I’ve just started in the last few months. Not looking for anything serious really (unless something absolutely amazing showed up). But it’s been great to go out on dates and reconnect to that part of myself. It’s a been a bit of rollercoaster but also very fun. Great to be out there discovering what I like (or don’t like again).

I almost feel glad to get to experience this side of life again rather than settling in a mundane middle aged relationship. Those heady first bits of mutual attraction and occasionally amazing first dates make up for some of the rougher sides of the experience! I think you just just need to be really solid in yourself.

I use a babysitter, or time when my ex has the children (although he is flakey and away a lot for work) or do some creative scheduling for daytime coffee or lunch as I’m freelance.

AlexandraOrlov · 03/06/2023 12:35

Hello! It's very possible when you're ready.
A success story to balance any horrors you might hear: I met my partner when I had a 3 year old, no kids of his own but was very keen to have some. We went SLOWLY, and DP was patient and understanding on the many occasions I needed to put DD first (missing events with his family, strangely timed dates, cancelling stuff when she was poorly). 3 years on, living together, we are expecting another and DP shares the school run and will do solo bedtime if I'm out at yoga/work/seeing friends, which DD loves as he's more fun than me. He leaves decision making to me and DD's dad, doesn't come to parents evenings or nativities etc.

Tips: go for someone utterly KIND and don't rule people out based on your type, job, looks (to an extent) or height. Be transparent and realistic about what you can commit to. Don't waste time dating anyone you have doubts about.

roarfeckingroarr · 03/06/2023 12:38

In a similar situ, leaning a relationship where we are great friends but that's it. Looking forward to sharing parenting but also rediscovering myself and hopefully meeting someone new. I don't plan to introduce anyone to my children for a LONG time and wouldn't move a man into their home unless it was extremely serious, many many years in...

**RECORD EXTRACTS**
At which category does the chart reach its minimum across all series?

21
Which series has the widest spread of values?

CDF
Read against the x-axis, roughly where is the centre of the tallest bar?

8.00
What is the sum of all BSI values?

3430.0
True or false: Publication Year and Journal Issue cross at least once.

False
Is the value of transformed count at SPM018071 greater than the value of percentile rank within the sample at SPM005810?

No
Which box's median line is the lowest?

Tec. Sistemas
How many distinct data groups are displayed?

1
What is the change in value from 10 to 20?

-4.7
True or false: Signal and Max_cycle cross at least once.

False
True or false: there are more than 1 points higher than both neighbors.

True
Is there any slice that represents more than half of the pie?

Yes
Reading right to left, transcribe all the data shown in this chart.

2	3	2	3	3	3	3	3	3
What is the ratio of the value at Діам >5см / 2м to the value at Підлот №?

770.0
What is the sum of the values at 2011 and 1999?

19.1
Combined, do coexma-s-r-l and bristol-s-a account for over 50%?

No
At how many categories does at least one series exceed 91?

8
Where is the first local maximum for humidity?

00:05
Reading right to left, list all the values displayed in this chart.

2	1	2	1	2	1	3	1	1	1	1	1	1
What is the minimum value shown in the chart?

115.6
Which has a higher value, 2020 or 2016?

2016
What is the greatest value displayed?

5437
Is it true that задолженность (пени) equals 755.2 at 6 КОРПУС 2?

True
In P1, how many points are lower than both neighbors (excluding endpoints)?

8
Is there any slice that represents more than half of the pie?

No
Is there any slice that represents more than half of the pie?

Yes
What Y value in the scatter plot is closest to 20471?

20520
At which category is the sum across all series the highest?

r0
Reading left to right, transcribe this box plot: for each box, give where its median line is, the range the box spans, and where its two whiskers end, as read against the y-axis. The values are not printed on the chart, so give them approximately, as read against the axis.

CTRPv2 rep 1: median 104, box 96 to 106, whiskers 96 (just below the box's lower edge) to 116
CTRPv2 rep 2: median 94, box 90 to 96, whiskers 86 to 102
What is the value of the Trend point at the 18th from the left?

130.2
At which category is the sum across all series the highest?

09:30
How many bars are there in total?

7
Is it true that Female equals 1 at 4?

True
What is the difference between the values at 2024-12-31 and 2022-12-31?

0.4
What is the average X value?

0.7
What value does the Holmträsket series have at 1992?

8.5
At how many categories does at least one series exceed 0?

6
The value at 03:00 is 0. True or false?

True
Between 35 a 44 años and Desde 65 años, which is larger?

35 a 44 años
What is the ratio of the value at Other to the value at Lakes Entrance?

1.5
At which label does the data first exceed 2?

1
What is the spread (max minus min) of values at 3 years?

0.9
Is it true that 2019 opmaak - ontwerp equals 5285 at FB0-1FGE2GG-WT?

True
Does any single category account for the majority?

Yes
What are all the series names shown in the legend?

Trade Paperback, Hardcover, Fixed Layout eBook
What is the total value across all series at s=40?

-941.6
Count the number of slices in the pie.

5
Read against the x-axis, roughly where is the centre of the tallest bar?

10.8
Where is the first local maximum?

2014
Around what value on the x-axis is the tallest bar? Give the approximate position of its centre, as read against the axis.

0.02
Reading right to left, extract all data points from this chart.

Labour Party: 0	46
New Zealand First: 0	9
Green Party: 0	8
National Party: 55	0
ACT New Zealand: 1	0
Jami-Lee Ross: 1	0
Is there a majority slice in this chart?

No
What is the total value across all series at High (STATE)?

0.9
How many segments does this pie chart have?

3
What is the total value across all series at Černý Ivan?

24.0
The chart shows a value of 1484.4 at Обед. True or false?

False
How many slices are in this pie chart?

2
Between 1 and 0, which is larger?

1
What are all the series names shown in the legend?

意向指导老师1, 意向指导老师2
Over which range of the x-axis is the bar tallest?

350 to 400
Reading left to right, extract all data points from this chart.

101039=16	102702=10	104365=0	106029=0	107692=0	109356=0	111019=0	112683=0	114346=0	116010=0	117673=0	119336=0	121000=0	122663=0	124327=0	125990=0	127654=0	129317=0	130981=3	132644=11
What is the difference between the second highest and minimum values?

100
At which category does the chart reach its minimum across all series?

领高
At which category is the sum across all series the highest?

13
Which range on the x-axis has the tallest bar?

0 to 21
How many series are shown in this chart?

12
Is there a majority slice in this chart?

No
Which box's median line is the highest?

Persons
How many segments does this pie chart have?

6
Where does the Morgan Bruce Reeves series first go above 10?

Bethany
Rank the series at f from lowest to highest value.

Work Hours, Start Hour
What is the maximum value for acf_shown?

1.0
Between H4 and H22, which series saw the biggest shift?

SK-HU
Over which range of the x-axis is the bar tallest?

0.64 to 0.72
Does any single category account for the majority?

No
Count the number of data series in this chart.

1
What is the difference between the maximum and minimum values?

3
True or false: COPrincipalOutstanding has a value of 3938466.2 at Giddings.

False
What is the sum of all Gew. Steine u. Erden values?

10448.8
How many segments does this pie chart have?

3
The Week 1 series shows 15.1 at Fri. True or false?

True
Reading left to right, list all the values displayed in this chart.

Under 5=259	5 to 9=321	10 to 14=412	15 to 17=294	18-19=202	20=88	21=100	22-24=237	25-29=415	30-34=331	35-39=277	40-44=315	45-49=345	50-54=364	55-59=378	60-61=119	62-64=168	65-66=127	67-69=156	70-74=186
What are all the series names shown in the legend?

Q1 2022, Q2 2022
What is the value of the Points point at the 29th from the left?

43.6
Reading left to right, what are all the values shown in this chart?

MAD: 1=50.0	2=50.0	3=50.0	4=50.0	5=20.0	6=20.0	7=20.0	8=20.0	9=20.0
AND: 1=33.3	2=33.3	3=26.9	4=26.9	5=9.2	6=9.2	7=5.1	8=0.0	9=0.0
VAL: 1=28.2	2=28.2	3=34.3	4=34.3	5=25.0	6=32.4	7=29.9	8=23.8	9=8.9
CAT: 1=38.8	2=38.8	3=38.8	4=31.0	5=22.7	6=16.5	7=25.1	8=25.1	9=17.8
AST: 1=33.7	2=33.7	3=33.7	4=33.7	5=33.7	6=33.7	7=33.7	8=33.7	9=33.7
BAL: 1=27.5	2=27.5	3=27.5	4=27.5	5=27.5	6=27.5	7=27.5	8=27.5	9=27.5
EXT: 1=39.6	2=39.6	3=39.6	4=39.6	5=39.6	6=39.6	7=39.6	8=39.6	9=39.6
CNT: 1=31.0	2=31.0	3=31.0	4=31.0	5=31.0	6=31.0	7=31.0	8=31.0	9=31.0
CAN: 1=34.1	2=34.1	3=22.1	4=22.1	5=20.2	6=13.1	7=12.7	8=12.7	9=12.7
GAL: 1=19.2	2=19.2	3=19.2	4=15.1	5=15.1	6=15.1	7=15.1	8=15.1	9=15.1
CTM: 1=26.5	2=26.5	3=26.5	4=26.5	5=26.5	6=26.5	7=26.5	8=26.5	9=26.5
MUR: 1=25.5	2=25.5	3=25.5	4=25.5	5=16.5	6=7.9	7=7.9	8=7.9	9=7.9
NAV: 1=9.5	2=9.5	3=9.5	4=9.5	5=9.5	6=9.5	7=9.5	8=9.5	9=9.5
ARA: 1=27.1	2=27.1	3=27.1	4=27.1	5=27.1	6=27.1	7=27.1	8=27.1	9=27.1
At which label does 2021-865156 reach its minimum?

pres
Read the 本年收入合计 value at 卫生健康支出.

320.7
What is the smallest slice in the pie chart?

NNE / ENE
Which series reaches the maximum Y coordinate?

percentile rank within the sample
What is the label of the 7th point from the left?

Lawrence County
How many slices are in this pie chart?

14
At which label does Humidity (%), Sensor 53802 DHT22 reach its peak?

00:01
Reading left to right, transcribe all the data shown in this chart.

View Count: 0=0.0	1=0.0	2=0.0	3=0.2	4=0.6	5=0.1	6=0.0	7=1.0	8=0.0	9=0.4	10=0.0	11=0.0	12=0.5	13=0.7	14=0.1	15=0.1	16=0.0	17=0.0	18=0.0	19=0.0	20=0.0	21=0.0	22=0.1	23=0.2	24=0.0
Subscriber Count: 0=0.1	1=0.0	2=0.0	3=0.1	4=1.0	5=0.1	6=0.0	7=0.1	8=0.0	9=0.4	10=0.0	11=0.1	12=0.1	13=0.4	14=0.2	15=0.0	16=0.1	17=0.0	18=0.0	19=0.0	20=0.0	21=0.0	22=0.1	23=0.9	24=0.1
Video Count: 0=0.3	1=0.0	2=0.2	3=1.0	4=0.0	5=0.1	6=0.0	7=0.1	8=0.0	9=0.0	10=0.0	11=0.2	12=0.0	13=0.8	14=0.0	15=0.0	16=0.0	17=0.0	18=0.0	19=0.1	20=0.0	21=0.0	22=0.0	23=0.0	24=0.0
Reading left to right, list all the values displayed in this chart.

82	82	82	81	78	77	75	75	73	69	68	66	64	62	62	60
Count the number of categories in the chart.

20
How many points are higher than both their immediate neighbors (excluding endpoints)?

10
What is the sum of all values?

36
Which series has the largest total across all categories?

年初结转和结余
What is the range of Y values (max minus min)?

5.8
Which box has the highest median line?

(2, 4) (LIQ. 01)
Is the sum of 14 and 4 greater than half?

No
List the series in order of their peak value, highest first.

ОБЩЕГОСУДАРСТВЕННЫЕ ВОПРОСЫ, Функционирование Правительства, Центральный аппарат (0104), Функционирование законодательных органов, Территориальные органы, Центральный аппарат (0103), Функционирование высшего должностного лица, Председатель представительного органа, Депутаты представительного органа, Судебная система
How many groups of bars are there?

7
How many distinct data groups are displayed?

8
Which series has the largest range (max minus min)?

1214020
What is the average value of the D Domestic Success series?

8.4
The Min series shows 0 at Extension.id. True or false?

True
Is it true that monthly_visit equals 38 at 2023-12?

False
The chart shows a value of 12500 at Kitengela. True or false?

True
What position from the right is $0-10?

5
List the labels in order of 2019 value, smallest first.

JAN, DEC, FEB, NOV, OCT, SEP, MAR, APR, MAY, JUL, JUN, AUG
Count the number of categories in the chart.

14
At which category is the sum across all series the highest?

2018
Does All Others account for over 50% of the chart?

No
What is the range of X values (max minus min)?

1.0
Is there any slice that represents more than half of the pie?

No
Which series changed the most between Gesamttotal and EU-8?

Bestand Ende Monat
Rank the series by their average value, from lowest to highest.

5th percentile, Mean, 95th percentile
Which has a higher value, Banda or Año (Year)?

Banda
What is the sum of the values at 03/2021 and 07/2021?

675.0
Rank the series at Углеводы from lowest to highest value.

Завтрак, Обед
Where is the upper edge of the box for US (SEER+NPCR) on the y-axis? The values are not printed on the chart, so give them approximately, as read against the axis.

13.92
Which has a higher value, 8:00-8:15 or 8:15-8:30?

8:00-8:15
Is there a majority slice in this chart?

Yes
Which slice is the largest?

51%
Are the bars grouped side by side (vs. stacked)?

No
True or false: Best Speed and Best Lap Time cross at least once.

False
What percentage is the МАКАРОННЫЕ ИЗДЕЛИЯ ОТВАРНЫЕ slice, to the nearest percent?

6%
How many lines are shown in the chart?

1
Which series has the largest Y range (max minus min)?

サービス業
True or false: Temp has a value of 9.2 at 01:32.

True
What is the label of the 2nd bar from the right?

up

**ACTIVITIES**
• a. Answer these questions from the forum thread on dating as a parent:
(i) What kind of work does the first poster say makes daytime coffee or lunch dates possible?
(ii) How old was AlexandraOrlov's child when AlexandraOrlov met DP?
(iii) What does roarfeckingroarr not plan to do for a LONG time?
• b. In the forum thread on dating as a parent, why does DD love it when DP does solo bedtime? Answer in one to three sentences.
• c. Write the next post in the forum thread on dating as a parent, continuing after its final post.
The material is separate from the forum thread on dating as a single parent.

**ANSWERS FOR THE TASKS**
• a.
(i) Freelance work.
(ii) Three years old.
(iii) Introduce anyone to the children.

• b. DD loves it because DP is more fun than AlexandraOrlov, who is the one out at yoga, work or seeing friends on those nights.

• c.
Where did you meet your partner @AlexandraOrlov

Toomanysquishmallows · 03/06/2023 18:49

I was on my own for four years , after I split with my eldest child’s father . I met my now dp of twenty years through mutual friends we now have two dc together.

AlexandraOrlov · 03/06/2023 22:50

@roarfeckingroarr Hinge! Only met 4 people total, only 2 made it to a second date. Video call once little one is asleep is a pretty low risk way of vetting (you don't even need to buy a coffee!)
Didn't meet anyone who had an issue with me having a child, but I was going for 30-40 year olds for whom it seemed priced in that that might be an option?

Unexpectedlysinglemum · 18/03/2024 22:24

AlexandraOrlov · 03/06/2023 12:35

Hello! It's very possible when you're ready.
A success story to balance any horrors you might hear: I met my partner when I had a 3 year old, no kids of his own but was very keen to have some. We went SLOWLY, and DP was patient and understanding on the many occasions I needed to put DD first (missing events with his family, strangely timed dates, cancelling stuff when she was poorly). 3 years on, living together, we are expecting another and DP shares the school run and will do solo bedtime if I'm out at yoga/work/seeing friends, which DD loves as he's more fun than me. He leaves decision making to me and DD's dad, doesn't come to parents evenings or nativities etc.

Tips: go for someone utterly KIND and don't rule people out based on your type, job, looks (to an extent) or height. Be transparent and realistic about what you can commit to. Don't waste time dating anyone you have doubts about.

Hi @AlexandraOrlov
i have just come back on here to thank you as I really remembered your advice when I dipped by toe into dating apps in December… I had kindness at the top of my list and I have met someone who indeed was not my usual type in terms of height etc but is lovely, so understanding of my situation (he’s a dad himself) and is so kind to me. Extremely early days but I’m so glad I asked advice last year and listened to this one as it helped me manifest someone who treats me very kindly and (so far) seems to be the total opposite to my ex.

OP posts:
AlexandraOrlov · 21/03/2024 21:32

I am so happy for you! Glad you found one of the good ones and are being treated as kindly as you deserve.